The reason why these are coming so late – is that this is the pattern when reliably liberal papers can not defend their usually preferred choices for endorsement.
Redding and Pasadena join the hit parade. It just plain sucks to be Barbara Boxer.
Pasadena Star-News: Our View: Fiorina for Senate
October 23, 2010
Republican U.S. Senate candidate Carly Fiorina, for all her business acumen and smarts, can come across in public much as her opponent, three-term incumbent Barbara Boxer, does – high-handed, essentially.
But unlike Boxer, Fiorina possesses an extraordinary record of accomplishment for California. Those accomplishments are entirely in the private sector. In our ongoing economic downturn to which joblessness is key, it’s precisely someone who understands private-sector job creation who we want representing us in Washington. As a Silicon Valley leader, the only woman CEO of a Fortune 20 corporation, Fiorina understands the way forward economically for our state.

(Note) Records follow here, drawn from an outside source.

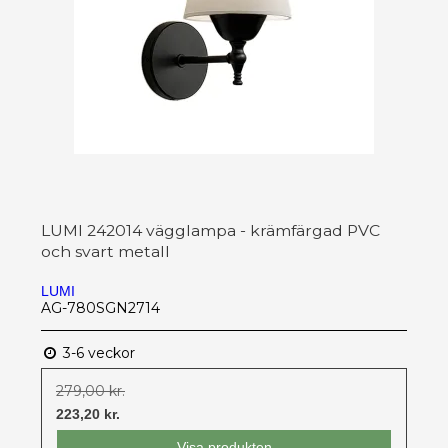
LUMI 242014 vägglampa - krämfärgad PVC
och svart metall
LUMI
AG-780SGN2714
3-6 veckor
279,00 kr.
223,20 kr.
Visa produkten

Fiorina, unlike Boxer, is at heart a true moderate in tune with average Californians. She has it right when saying she can’t abide by the politics of extremists who pretend President Obama wasn’t born in America or is a Muslim, for instance. She bashed Sarah Palin for not having the gravitas of a true leader. But after making her stands quite clear, the candidate said she does agree with several tea party platform planks: reducing the federal deficit, helping small business and allowing the free-market economy to grow with fewer regulations.
Those are some of the reasons we think Carly Fiorina should be California’s next senator, alongside similar moderate Dianne Feinstein. She says that just because you can’t agree with someone 100 percent doesn’t mean you can’t work with that person. In Washington, D.C., and especially in the Senate, formerly a chummy, deliberative body, there is today so little common sense.
Incumbent Sen. Boxer has spent 18 years hammering away on a national liberal agenda for which she has accomplished little except for driving away colleagues. Even Democrats find her a one-note politician instead of a problem-solving public servant working for all 36 million California residents.
Standing in contrast is Feinstein, a diplomatic, hard-working leader who is not afraid to go against her party to get something done. She is one of the most accomplished senators working in the upper chamber.
Fiorina would be wise to emulate Feinstein should she win election on Nov. 2. She has the background to succeed. Yes, she made mistakes at Hewlett Packard that eventually led to her ouster. Few corporate leaders survive for decades at the top. She was a pioneering woman in a highly visible post. Her attitude has always remained can-do.
We need Fiorina’s wordly experience to represent California’s entrepreneurial culture in the U.S. Senate and help get our state and our nation back on track.
Redding Record Searchlight: Fiorina brings focus on jobs to Senate race
October 23, 2010
Aside from their political views, it’s striking how much Sen. Barbara Boxer and her Republican opponent, Carly Fiorina, have in common.
Both are hard-charging, ideologically uncompromising women who’ve fought their way to the big leagues in what, when they started, were overwhelmingly male-dominated games — Boxer in politics, Fiorina in business.
But when it comes to ideas, the divide is as deep as the Clear Creek Gorge. On nearly every issue, Fiorina is a vocally partisan Republican while Boxer is the very epitome of Marin County liberalism. Frankly, neither’s stances hit a sensible sweet spot, but cloning’s banned so there’s only one Dianne Feinstein.
For the north state, though, the stakes are especially high. Boxer has a well-earned reputation as a champion of environmental causes. The expansion of new wilderness areas around California in the past two decades very much carries her stamp, and in the race with Fiorina she touts her commitment to the protection of the California coast from oil drilling (which Fiorina favors) and the promotion of “green jobs.”
You won’t see us knocking green jobs — or any jobs — in this economy, but the simple fact is the north state has heard promises for 20 years that ever more zealous environmental protection will hurt some industries (timber, especially) but foster the creation of new “green jobs” in their place. The result? The unemployment rate in Shasta County last month was 15.2 percent, and some surrounding rural counties are even worse — it was 17.9 percent in Trinity County.
Yes, those extreme levels of joblessness are largely due to the recession and housing crash, but they are still far worse than the rest of Calfiornia’s. If ours weren’t a hollowed-out economy, reliant on retirees and financial bubbles, we’d at least have a deeper well of resources to draw on.
As single-minded as Boxer has been about the environment, Fiorina is about job creation, regulatory streamlining and improving the business climate. To the extent that federal laws and regulations — governing water, forests, public lands, endangered species — have simply stopped working for California, and stopped Californians from working, Fiorina will be in the trenches fighting for a better balance that gives due regard for our need to feed our families.
For the north state’s future, it’s time for a different perspective in Washington. Fiorina will bring it in spades.